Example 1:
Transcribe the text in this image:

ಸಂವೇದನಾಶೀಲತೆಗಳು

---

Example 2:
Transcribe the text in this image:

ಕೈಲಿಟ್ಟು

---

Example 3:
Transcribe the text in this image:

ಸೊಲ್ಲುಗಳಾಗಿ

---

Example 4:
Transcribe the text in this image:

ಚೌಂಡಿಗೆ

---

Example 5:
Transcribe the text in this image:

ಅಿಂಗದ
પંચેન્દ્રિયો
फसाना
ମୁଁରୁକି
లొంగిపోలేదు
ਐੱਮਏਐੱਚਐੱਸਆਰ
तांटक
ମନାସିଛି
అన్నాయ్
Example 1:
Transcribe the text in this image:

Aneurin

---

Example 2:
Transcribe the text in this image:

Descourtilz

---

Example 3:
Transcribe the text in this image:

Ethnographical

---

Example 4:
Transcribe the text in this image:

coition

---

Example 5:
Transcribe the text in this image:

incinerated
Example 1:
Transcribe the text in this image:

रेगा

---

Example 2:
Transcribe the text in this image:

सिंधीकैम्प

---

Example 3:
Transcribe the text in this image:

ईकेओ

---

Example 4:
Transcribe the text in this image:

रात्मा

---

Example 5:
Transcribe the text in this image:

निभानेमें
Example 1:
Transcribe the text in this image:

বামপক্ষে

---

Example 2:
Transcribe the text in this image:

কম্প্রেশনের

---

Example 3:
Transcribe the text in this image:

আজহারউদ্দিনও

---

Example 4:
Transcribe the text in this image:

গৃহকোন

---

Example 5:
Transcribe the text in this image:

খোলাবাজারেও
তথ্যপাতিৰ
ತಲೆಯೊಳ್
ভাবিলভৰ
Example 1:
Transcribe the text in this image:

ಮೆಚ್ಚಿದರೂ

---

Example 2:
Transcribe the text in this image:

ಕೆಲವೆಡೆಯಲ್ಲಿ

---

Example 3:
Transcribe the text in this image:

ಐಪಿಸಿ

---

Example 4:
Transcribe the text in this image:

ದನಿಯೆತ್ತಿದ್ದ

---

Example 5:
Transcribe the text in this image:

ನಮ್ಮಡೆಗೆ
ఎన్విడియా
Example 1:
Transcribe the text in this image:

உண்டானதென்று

:: Prompt ::
Copy out every line of the records above, from first to last, without changing a single character.

:: Final result ::
Example 1:
Transcribe the text in this image:

ಸಂವೇದನಾಶೀಲತೆಗಳು

---

Example 2:
Transcribe the text in this image:

ಕೈಲಿಟ್ಟು

---

Example 3:
Transcribe the text in this image:

ಸೊಲ್ಲುಗಳಾಗಿ

---

Example 4:
Transcribe the text in this image:

ಚೌಂಡಿಗೆ

---

Example 5:
Transcribe the text in this image:

ಅಿಂಗದ
પંચેન્દ્રિયો
फसाना
ମୁଁରୁକି
లొంగిపోలేదు
ਐੱਮਏਐੱਚਐੱਸਆਰ
तांटक
ମନାସିଛି
అన్నాయ్
Example 1:
Transcribe the text in this image:

Aneurin

---

Example 2:
Transcribe the text in this image:

Descourtilz

---

Example 3:
Transcribe the text in this image:

Ethnographical

---

Example 4:
Transcribe the text in this image:

coition

---

Example 5:
Transcribe the text in this image:

incinerated
Example 1:
Transcribe the text in this image:

रेगा

---

Example 2:
Transcribe the text in this image:

सिंधीकैम्प

---

Example 3:
Transcribe the text in this image:

ईकेओ

---

Example 4:
Transcribe the text in this image:

रात्मा

---

Example 5:
Transcribe the text in this image:

निभानेमें
Example 1:
Transcribe the text in this image:

বামপক্ষে

---

Example 2:
Transcribe the text in this image:

কম্প্রেশনের

---

Example 3:
Transcribe the text in this image:

আজহারউদ্দিনও

---

Example 4:
Transcribe the text in this image:

গৃহকোন

---

Example 5:
Transcribe the text in this image:

খোলাবাজারেও
তথ্যপাতিৰ
ತಲೆಯೊಳ್
ভাবিলভৰ
Example 1:
Transcribe the text in this image:

ಮೆಚ್ಚಿದರೂ

---

Example 2:
Transcribe the text in this image:

ಕೆಲವೆಡೆಯಲ್ಲಿ

---

Example 3:
Transcribe the text in this image:

ಐಪಿಸಿ

---

Example 4:
Transcribe the text in this image:

ದನಿಯೆತ್ತಿದ್ದ

---

Example 5:
Transcribe the text in this image:

ನಮ್ಮಡೆಗೆ
ఎన్విడియా
Example 1:
Transcribe the text in this image:

உண்டானதென்று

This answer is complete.